Chicken and waffles are available in ten different configurations. The dishes are all creatively named and differentiated mainly by the number and type of poultry pieces on the plate. For customers who prefer white meat, Betty’s Boob is essentially what it sounds like: a fried chicken breast with a waffle. For those favoring dark meat, Lil Amadi replaces the breast with a leg and a thigh. The Lo-Lo’s eponymous dish is an enormous plate of three pieces of chicken with two waffles, and other configurations include chicken smothered with gravy and onions.

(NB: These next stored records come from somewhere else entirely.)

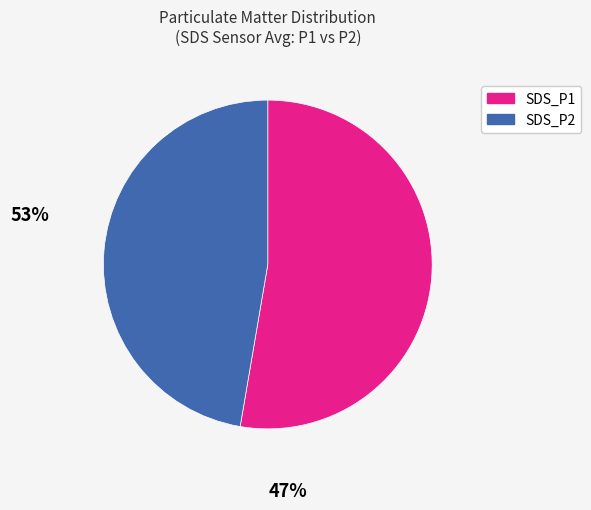

How many segments does this pie chart have?

2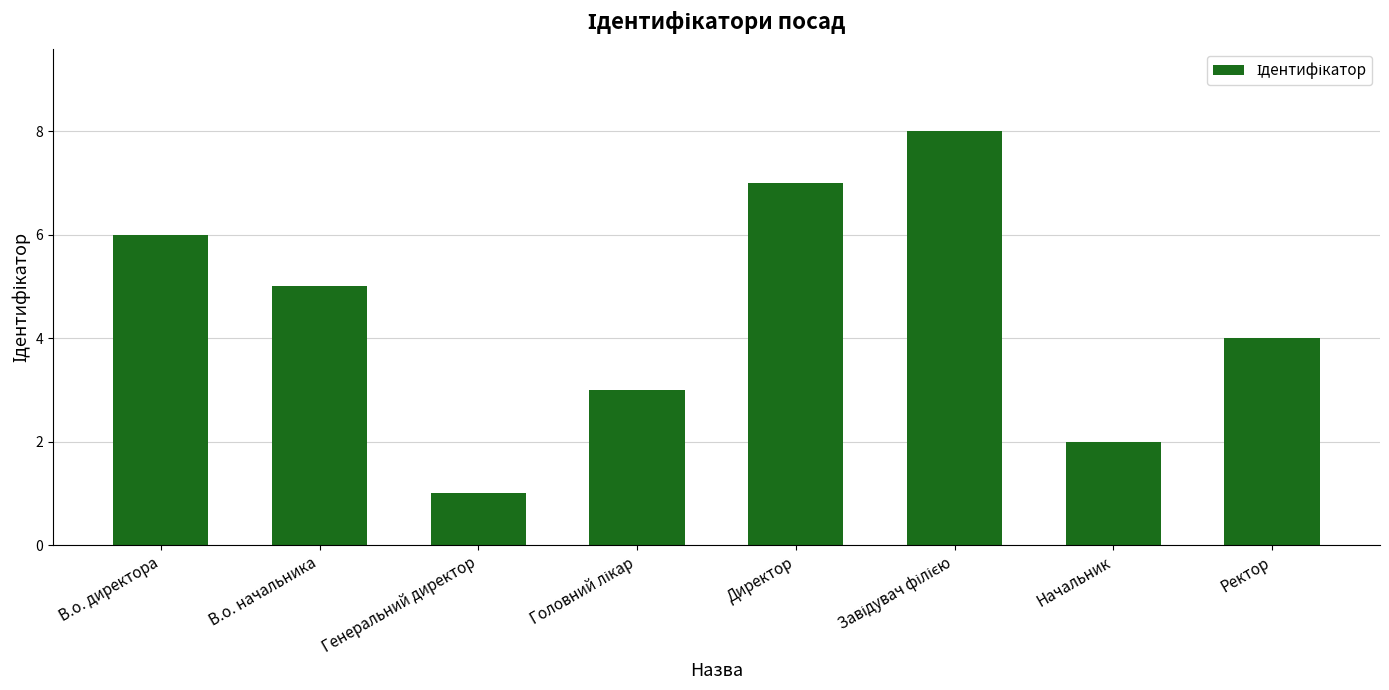

What value does the data have at Ректор?

4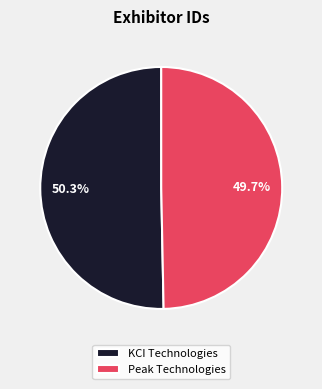

What is the smallest slice in the pie chart?

Peak Technologies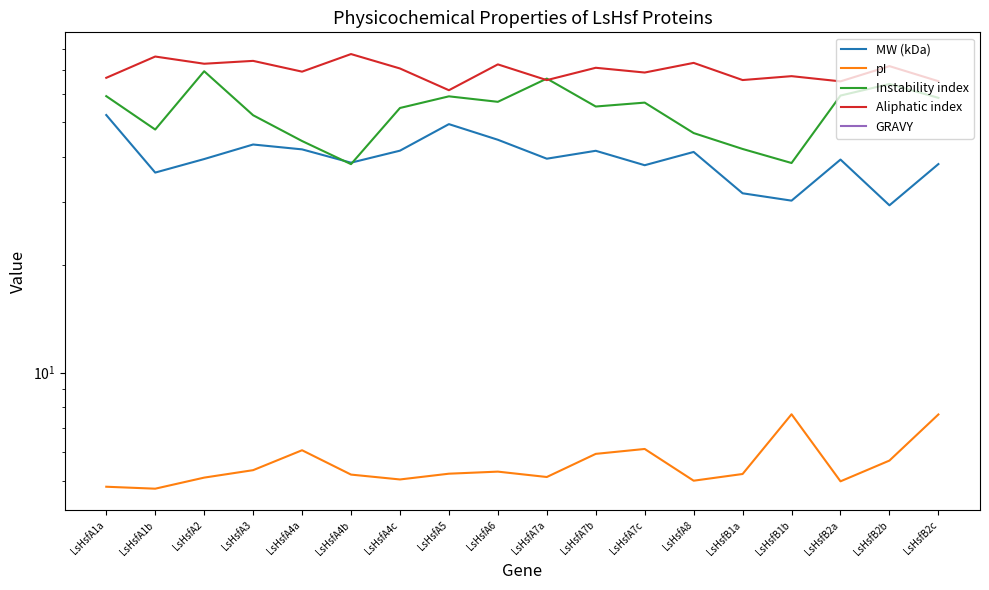

Where is the first local minimum for GRAVY?

LsHsfA2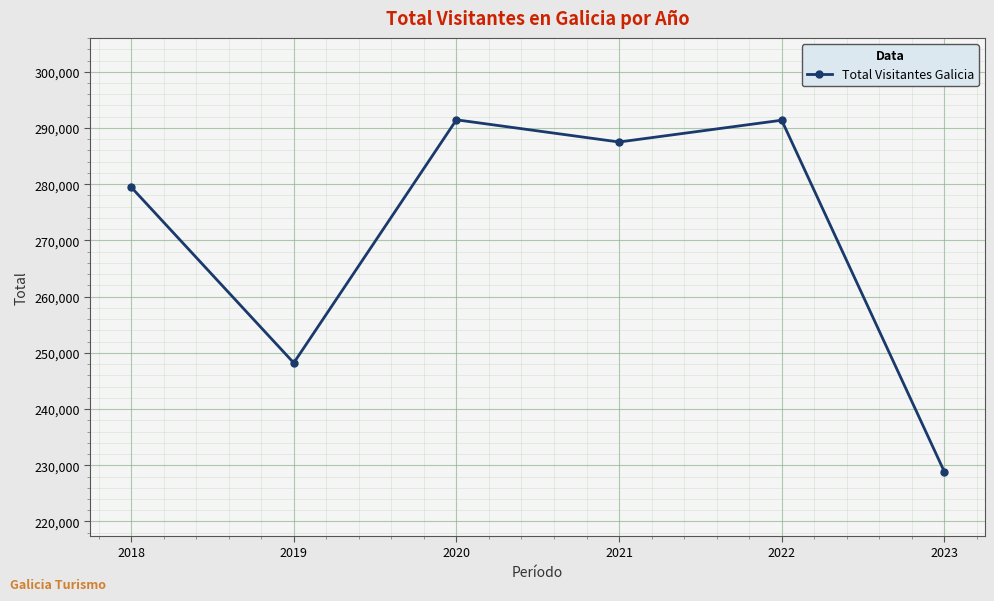

Where is the first local minimum?

2019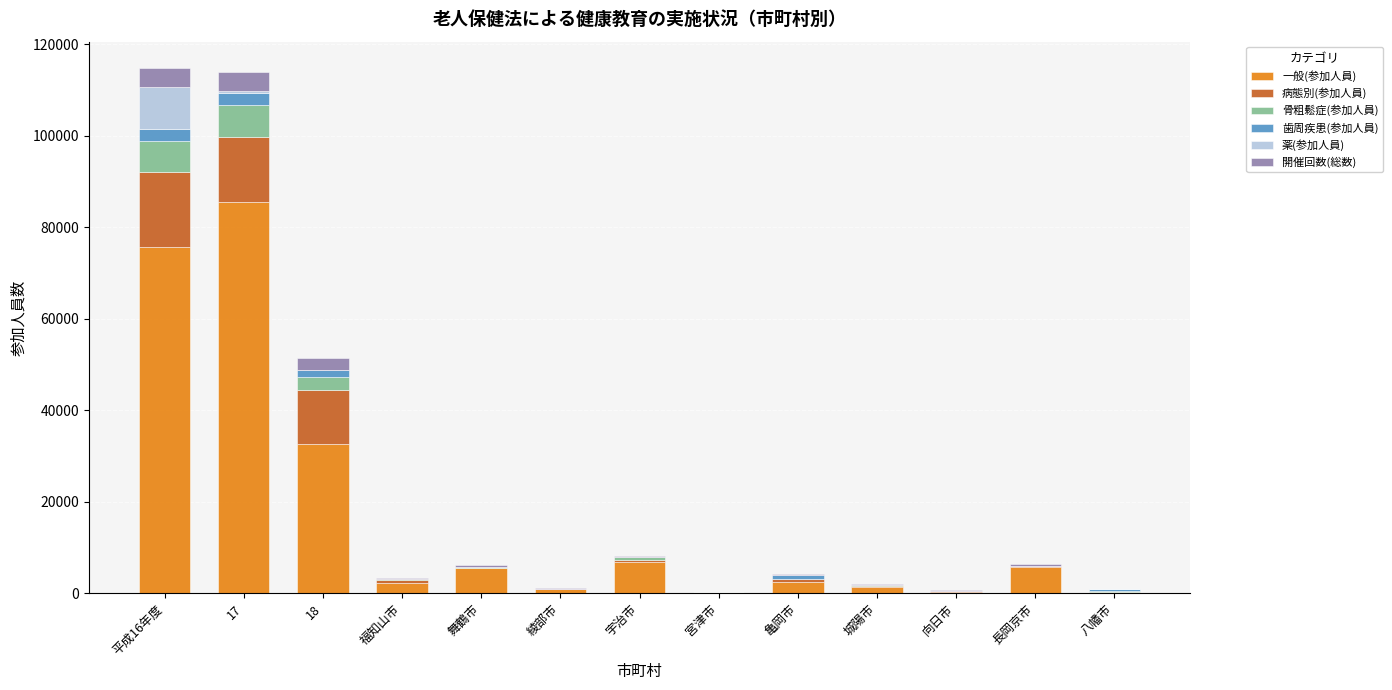

What are all the series names shown in the legend?

一般(参加人員), 病態別(参加人員), 骨粗鬆症(参加人員), 歯周疾患(参加人員), 薬(参加人員), 開催回数(総数)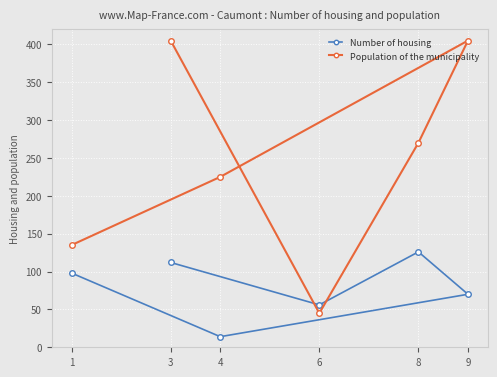

What is the smallest value displayed?

14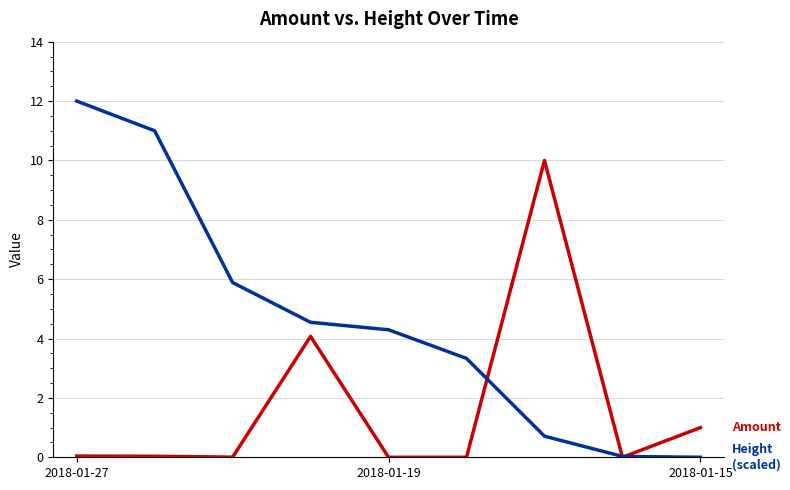

How many lines are shown in the chart?

2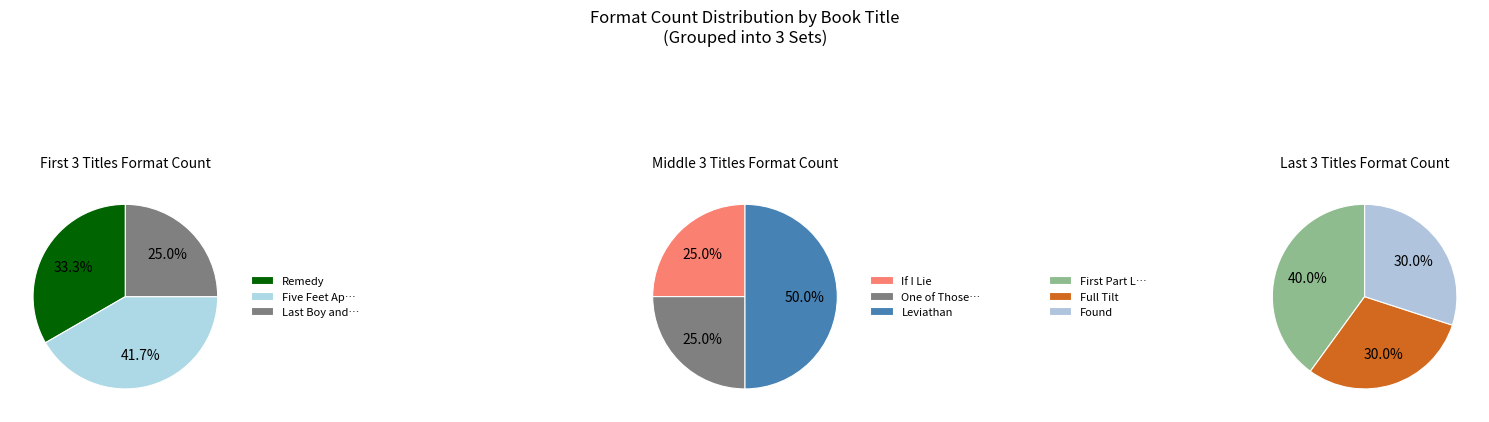

Does If I Lie represent more than half of the total?

No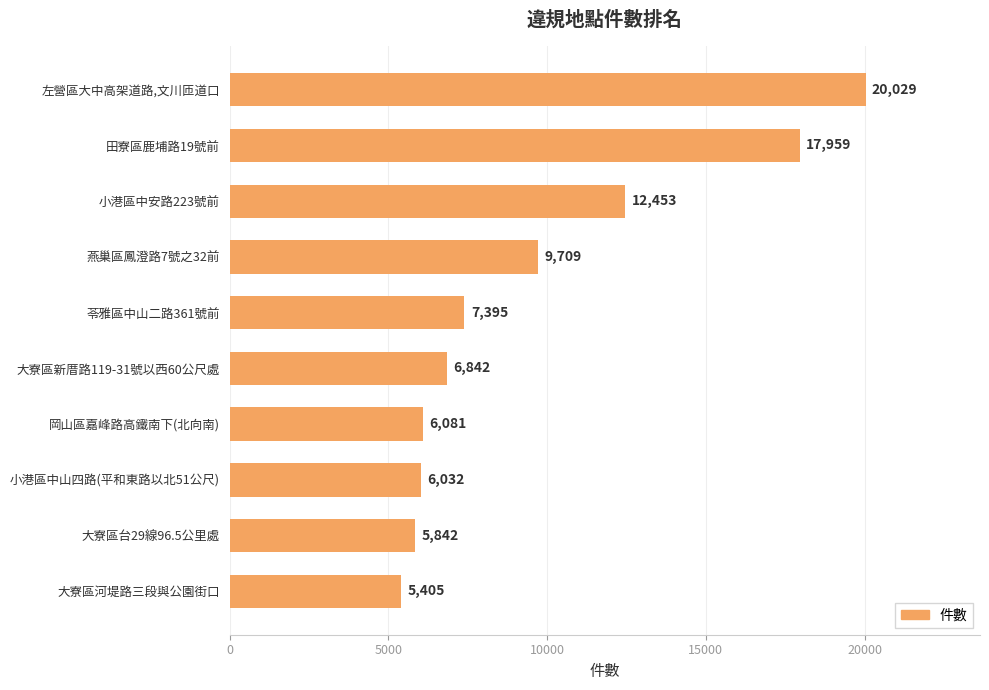

The value at 大寮區河堤路三段與公園街口 is 5405. True or false?

True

These platters are all unabashed protein and starch. As appealing as those can be, a vegetable side or two is a way to add some color and nutrients to the plate. Collard greens or sauteed spinach add some greenery to the meal, while candied sweets (potatoes) are decidedly orange and full of beta-carotene. Red beans, with or without rice, showcase the role of legumes in Southern cooking. Of course, it is always possible to add yet more carbohydrates with choices like creamy mac-and-cheese, whipped potatoes, buttery grits, potato salad, or French fries.
If a break from waffles is desired, it’s still possible to obtain a large quantity and variety of food via one of Lo-Lo’s soul food platters. This build-your-own option allows the choice of fried chicken or catfish with any two sides and a cornbread muffin or biscuit, with the result being a massive platter. Alternatively, the meat can be omitted in favor of any four sides to create a colorful and bountiful vegetable plate. For seafood options beyond catfish, the decadent shrimp and grits, made with fried prawns, or the mac-and-cheese with grilled shrimp, add to the variety.
Cool Bre Bre’s Chicken Salad may sound light, and, comparatively speaking, it is. Nevertheless, it’s a huge bowl of greens topped with either grilled or fried chicken, along with an entire avocado, candied walnuts, cherry tomatoes, and bacon. For a smaller meal, Ya-Ya’s Honey Butta Chicken Biscuit is as simple as a fried chicken tender between two halves of a biscuit drizzled with honey. Pair with a side or two for a manageable meal. Another uncomplicated option is an entree of grilled chicken, shrimp, or fish paired with any two sides.
With the emphasis on waffles, it’s not surprising that Lo-Lo’s has a menu section devoted to breakfast foods that are served all day. That includes entrees such as hearty biscuits and gravy or waffles fashioned into a breakfast sandwich with eggs and meat inside. The restaurant has two signature desserts. One is a rich banana pudding made with the requisite vanilla wafer cookies. The other is a generous slice of red velvet cake, by itself a simple combination of cocoa and food coloring but made more interesting with pecans sprinkled in the frosting.
The signature beverages at Lo-Lo’s are sweet tea (although unsweetened is available) and Kool-Aid. Lo-Lo’s also has a liquor license (although not a distinct bar) that allows it to offer cocktails, beer, and wine. Most drinks, with or without alcohol, are served in voluminous mason jars. The debate over where the combination of chicken and waffles originated is far from concluded. Nevertheless, popularization of the concept in Phoenix is without a doubt the work of Lo-Lo’s, and the South Central location is as close as possible to where it started.